Elsevier

Information Sciences

Volume 582, January 2022, Pages 146-166
Information Sciences

A supervised multi-view feature selection method based on locally sparse regularization and block computing

https://doi.org/10.1016/j.ins.2021.09.009Get rights and content

Highlights

  • A supervised multi-view model is proposed to realize a block-based feature selection.

  • The proposed model is composed of all sharing sub-models in each class.

  • The sparse regularizer can enhance the sparsity of blocks from features and views.

  • The proposed algorithm can realize the block separation and independent solution.

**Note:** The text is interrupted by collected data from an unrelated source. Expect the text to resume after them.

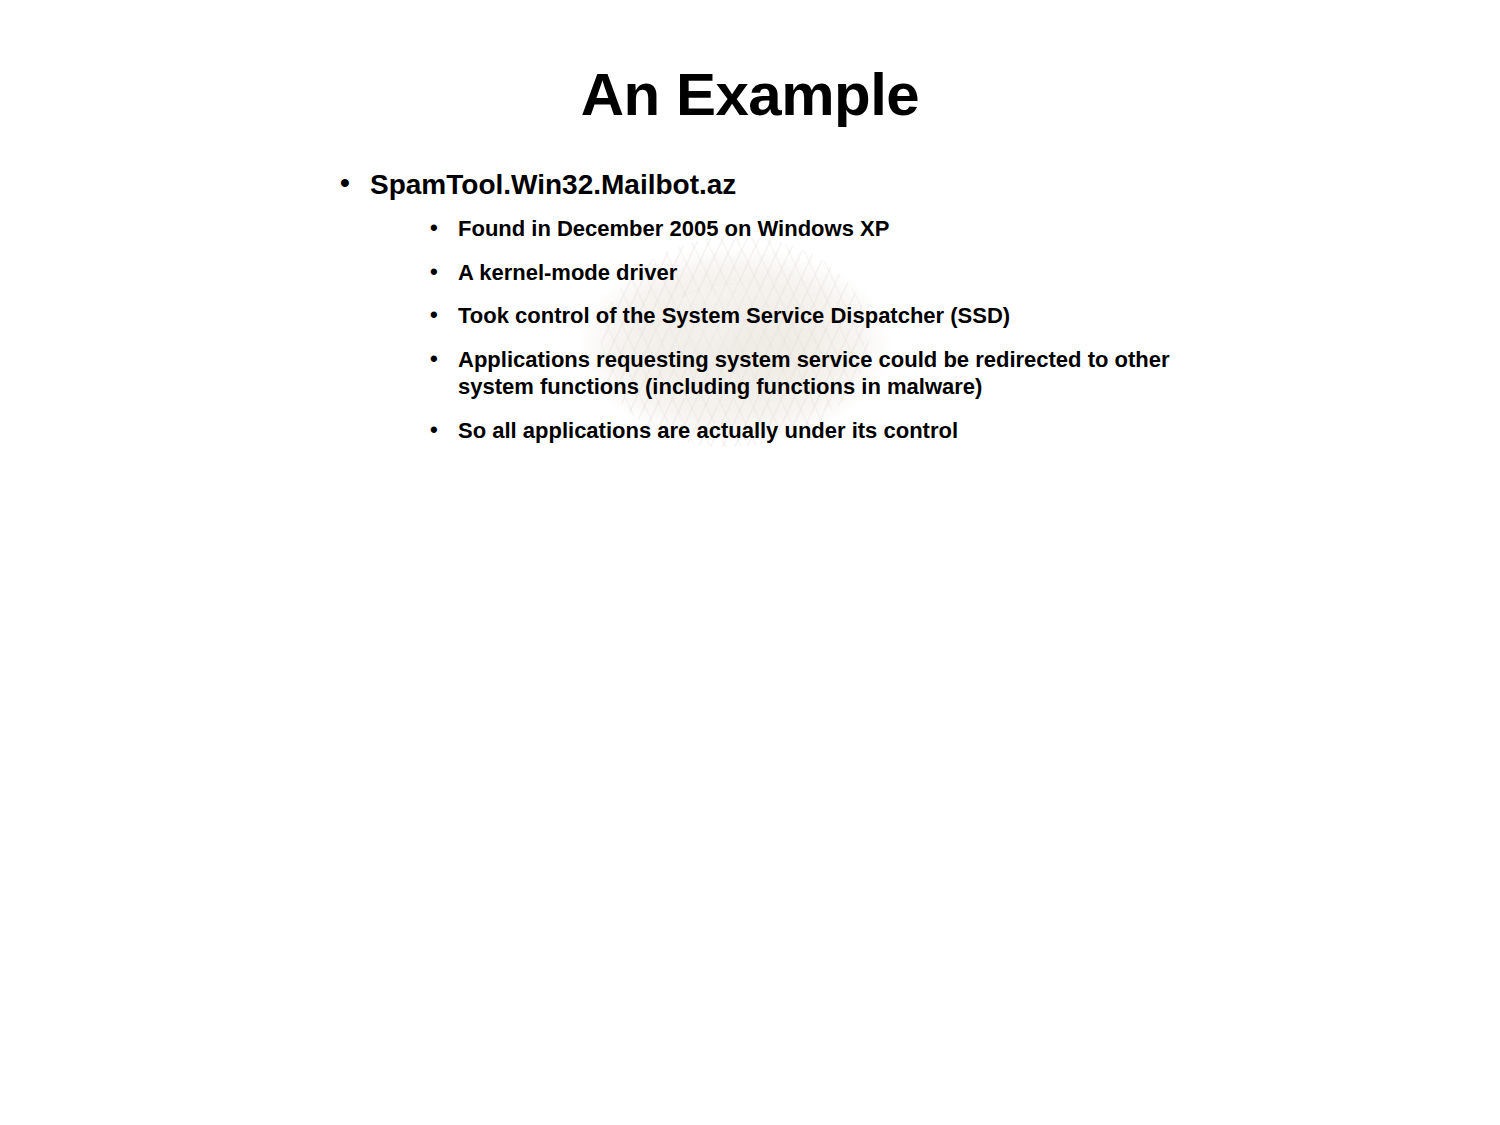An Example
SpamTool.Win32.Mailbot.az
Found in December 2005 on Windows XP
A kernel-mode driver
Took control of the System Service Dispatcher (SSD)
Applications requesting system service could be redirected to other system functions (including functions in malware)
So all applications are actually under its control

  • Numerical experiments show the effectiveness of our method on large-scale datasets.

Abstract

With the increasing scale of obtained multi-view data, how to deal with large-scale multi-view data quickly and efficiently is a significant problem. In this paper, a novel supervised multi-view feature selection method based on locally sparse regularization and block computing is proposed to solve the problem. Specifically, the multi-view dataset is firstly divided into sub-blocks according to classes and views. Then with the aid of the Alternating Direction Method of Multipliers (ADMM), a sharing sub-model is proposed to perform feature selection on each class by integrating each view’s locally sparse regularizers and shared loss that makes all views share a common penalty and regresses samples to their labels. Finally, all the sharing sub-models are fused to form the final general additive feature selection model, in which each sub-block adjusts its corresponding variables to perform block-based feature selection. In the optimization process, the proposed model can be decomposed into multiple separate subproblems, and an efficient optimization algorithm is proposed to solve them quickly. The comparison experiments with several state-of-the-art feature selection methods show that the proposed method is superior in classification accuracy and training speed.

Introduction

In the real world, an object is often described by multiple views. For example, a person can be characterized from audio, text, photos perspectives, and each perspective has its physical significance. An image has various heterogeneous features through different descriptors, such as RGB, LBP, HOG, SURF, and so on. In general, different views represent different aspects of an object, and can provide more information than a single view. Unlike single-view learning [24], [26] that uses the information obtained from one view, multi-view learning can integrate the strengths of multiple representations. With the rapid development of multi-view data in the past decades, multi-view learning has also received extensive research and has been applied to many tasks, such as multi-view co-training [18], multi-view classification [23], multi-view clustering [17], multi-view feature selection [16], and so on.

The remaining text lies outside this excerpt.